Certo é que os vendedores de gelados ambulantes já apregoavam o ice-cream pelas ruas norte americanas no início do século XX.
O chamado semifrio foi inventado por volta de 1940, vindo mais tarde a ajudar a aumentar ainda mais o consumo de gelados a nível mundial.
As receitas antigas, modificadas gradualmente, foram adaptadas às necessidades do fabrico industrial.
Os maiores consumidores
Os chineses e os italianos têm uma longa tradição no que diz respeito ao fabrico de gelados e não é por acaso que as geladarias italianas são, em geral, sinónimo de qualidade. Mas a verdade é que os maiores consumidores mundiais do delicioso doce fresquinho são os americanos, logo seguidos dos povos escandinavos (noruegueses, suecos, finlandeses). Os povos mediterrânicos, espanhóis e italianos são também grandes apreciadores, enquanto os portugueses apresentam baixos índices de consumo, sobretudo porque identificam o gelado como algo que se consome apenas em tempo de calor. Nota-se contudo uma progressiva inversão nesta tendência. Até porque se fizesse muita lógica, dificilmente os escandinavos encontrariam a ocasião apropriada em termos de clima para comerem um gelado.
O sorvete e a Nouvelle Cuisine
A impressionante evolução nas técnicas culinárias que caracterizou o aparecimento da Nouvelle Cuisine, em França, teve igualmente repercussões na forma como o gelado, ou melhor dizendo, o sorvete, foi encarado.
Na cozinha em geral, os molhos pesados e as quantidades excessivas de alimentos, foram substituídos por porções consideravelmente menores, procurando o sabor autêntico dos alimentos.

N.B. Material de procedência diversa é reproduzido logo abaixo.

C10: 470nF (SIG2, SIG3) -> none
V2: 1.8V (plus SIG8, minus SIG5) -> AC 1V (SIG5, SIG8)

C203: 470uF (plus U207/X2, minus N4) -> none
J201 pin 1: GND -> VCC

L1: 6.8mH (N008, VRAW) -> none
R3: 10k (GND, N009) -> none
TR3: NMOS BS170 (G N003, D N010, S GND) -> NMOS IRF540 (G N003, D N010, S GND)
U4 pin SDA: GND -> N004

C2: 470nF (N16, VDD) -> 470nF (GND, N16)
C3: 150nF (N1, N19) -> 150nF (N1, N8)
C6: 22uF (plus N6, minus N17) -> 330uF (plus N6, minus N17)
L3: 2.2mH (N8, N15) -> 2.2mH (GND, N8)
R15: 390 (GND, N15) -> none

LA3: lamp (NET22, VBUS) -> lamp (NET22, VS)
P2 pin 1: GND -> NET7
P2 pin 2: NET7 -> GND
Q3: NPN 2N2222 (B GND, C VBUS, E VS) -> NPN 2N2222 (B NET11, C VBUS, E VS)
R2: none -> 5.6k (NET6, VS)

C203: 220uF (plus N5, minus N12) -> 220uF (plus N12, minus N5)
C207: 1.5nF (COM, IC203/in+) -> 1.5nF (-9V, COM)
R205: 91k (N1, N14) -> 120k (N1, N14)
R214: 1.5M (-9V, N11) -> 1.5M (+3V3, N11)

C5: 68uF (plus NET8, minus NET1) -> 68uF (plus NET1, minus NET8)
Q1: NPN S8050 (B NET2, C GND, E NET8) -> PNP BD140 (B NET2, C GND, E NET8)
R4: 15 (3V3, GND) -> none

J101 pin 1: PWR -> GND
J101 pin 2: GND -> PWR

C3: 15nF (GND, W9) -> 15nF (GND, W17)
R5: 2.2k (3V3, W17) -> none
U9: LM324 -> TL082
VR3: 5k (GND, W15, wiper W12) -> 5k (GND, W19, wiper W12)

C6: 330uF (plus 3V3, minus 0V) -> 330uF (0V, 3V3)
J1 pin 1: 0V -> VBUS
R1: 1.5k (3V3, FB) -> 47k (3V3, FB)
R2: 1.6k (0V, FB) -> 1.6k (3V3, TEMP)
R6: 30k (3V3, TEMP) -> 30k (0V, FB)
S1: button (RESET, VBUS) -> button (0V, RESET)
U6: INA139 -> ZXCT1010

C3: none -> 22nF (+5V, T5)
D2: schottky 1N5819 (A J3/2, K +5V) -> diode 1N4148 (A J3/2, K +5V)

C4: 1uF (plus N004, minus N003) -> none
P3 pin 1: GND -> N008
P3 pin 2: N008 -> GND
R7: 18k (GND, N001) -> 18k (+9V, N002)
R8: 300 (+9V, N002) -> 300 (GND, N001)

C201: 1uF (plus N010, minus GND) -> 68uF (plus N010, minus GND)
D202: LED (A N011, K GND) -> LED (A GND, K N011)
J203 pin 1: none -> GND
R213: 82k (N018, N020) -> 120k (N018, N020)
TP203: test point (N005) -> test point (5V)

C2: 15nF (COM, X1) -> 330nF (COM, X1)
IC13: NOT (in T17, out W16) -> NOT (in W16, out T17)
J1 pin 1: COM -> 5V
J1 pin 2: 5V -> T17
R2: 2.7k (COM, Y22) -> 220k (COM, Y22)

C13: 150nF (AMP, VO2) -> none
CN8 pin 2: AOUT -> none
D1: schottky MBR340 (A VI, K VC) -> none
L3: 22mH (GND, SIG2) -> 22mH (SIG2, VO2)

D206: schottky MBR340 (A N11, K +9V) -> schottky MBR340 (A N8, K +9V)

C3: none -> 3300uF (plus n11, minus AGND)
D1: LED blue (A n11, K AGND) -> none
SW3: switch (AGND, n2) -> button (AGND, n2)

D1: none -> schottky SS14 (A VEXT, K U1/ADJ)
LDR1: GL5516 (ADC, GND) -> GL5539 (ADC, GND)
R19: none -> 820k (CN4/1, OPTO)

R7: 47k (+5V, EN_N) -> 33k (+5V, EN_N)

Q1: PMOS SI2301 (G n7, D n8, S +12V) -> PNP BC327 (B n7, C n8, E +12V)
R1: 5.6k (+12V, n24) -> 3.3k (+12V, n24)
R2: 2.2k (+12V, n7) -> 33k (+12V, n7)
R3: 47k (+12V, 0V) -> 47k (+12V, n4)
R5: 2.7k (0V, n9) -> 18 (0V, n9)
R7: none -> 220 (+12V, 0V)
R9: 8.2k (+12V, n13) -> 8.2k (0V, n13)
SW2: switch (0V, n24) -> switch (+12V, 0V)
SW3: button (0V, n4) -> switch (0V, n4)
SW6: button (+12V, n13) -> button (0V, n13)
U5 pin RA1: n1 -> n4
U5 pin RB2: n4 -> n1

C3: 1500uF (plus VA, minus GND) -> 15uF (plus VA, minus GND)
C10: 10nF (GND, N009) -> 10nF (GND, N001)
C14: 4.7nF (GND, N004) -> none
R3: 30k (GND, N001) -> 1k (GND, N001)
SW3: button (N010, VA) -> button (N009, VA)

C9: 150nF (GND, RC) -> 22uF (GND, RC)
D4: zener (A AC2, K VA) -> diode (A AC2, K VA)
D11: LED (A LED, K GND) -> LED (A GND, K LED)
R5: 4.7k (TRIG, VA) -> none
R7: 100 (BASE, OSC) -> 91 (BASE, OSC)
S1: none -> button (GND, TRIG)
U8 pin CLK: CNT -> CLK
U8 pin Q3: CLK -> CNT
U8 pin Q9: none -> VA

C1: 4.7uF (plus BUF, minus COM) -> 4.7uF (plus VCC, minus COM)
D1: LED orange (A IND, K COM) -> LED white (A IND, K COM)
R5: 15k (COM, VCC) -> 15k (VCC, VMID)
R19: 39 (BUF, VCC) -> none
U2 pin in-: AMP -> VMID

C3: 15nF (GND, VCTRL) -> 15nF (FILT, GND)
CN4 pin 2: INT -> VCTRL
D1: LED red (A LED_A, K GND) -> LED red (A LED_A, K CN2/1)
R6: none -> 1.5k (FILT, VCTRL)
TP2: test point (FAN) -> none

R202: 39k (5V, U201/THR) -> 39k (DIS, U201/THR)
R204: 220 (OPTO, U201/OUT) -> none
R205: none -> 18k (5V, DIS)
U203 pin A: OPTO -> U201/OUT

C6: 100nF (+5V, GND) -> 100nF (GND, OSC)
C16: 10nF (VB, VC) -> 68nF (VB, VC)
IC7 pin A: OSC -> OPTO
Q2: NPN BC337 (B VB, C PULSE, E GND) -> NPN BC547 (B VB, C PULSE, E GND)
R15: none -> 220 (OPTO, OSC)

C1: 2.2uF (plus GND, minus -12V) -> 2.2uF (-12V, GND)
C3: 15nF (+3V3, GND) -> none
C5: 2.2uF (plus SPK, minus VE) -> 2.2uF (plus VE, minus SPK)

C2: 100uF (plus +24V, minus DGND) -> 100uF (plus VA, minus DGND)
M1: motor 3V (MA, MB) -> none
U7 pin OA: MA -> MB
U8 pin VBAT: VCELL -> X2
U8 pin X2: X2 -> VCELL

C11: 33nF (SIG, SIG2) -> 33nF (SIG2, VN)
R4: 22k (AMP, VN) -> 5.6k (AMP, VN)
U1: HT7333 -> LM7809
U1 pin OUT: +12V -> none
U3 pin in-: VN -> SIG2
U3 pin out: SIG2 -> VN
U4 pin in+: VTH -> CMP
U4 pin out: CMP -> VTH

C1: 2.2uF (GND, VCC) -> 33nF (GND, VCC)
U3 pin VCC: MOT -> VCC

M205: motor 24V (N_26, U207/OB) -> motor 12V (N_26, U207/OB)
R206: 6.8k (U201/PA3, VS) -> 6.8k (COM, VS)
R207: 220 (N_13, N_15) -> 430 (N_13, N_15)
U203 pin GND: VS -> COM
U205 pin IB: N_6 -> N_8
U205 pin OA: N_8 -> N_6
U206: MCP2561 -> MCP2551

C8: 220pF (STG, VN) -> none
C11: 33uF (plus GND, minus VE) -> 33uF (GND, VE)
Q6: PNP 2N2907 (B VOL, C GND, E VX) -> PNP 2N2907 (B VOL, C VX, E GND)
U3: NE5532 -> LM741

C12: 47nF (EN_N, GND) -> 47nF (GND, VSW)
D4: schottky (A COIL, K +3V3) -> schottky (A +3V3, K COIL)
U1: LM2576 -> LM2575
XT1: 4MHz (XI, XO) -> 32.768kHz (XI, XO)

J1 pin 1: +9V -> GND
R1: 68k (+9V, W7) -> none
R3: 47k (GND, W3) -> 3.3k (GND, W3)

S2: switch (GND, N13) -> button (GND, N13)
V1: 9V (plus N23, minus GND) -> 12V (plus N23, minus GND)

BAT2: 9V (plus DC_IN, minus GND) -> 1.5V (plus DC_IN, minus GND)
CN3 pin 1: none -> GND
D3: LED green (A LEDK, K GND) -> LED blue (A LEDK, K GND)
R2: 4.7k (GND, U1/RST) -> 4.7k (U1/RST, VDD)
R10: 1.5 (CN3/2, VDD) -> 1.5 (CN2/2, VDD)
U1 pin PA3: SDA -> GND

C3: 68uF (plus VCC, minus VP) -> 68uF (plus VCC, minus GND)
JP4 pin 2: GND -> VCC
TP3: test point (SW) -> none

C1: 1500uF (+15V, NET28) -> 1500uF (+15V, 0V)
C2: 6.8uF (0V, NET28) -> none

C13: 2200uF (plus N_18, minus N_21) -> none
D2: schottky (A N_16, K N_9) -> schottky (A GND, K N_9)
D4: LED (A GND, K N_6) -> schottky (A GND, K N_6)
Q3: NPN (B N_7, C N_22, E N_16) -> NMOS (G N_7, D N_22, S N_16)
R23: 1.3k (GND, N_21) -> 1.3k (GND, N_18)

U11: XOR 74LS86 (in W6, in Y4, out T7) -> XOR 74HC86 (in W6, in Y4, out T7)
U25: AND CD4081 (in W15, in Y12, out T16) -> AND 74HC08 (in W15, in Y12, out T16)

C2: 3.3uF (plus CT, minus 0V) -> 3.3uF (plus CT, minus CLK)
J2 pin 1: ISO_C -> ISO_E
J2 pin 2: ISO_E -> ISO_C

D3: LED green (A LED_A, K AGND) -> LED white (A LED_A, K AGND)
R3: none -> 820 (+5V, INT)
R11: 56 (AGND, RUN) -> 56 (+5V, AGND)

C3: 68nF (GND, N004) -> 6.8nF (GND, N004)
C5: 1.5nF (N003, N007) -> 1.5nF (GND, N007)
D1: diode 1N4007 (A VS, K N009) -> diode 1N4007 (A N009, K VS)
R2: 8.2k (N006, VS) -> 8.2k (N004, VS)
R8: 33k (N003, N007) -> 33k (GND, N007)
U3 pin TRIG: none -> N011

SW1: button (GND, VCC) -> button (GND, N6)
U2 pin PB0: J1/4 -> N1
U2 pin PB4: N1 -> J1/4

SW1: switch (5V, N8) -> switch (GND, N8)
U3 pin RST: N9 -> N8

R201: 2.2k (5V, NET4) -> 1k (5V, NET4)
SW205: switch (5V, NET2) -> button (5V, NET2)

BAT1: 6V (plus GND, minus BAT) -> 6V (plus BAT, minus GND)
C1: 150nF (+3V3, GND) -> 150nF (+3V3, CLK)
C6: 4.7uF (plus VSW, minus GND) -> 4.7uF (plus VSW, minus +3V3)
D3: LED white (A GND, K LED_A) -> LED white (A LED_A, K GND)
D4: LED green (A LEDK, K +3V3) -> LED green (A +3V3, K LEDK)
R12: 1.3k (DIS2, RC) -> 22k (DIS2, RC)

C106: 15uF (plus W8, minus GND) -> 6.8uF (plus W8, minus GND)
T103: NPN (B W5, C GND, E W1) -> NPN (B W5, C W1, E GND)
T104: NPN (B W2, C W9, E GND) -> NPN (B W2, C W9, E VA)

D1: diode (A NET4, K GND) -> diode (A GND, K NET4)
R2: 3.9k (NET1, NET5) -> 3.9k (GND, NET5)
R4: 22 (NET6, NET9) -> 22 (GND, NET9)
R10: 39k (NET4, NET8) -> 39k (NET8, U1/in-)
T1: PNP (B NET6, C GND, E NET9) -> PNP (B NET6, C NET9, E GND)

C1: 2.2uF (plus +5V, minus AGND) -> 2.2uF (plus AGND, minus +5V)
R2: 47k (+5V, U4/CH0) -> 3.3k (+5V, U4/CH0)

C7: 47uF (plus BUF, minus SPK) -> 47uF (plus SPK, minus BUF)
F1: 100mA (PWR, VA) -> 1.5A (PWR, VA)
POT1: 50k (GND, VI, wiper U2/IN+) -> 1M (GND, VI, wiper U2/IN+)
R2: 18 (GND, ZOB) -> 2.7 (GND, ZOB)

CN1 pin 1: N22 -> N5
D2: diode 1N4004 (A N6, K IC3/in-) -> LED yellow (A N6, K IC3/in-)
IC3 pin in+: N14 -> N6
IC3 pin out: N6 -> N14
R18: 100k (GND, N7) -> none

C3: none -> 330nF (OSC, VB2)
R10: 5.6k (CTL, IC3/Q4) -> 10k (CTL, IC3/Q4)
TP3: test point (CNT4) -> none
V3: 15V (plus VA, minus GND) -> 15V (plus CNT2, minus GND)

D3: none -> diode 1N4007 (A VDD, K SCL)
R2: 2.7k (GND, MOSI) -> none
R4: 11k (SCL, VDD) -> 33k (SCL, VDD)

No campo dos sorvetes, reabilitaram-se as frutas, como complemento refrescante e natural, após uma refeição. O sorvete devia traduzir e realçar, na sua textura macia, o sabor mais ou menos delicado de cada fruto. Frutas como os morangos, framboesas e melões, tornaram-se verdadeiros manjares de sonho sob a forma de sobremesas geladas.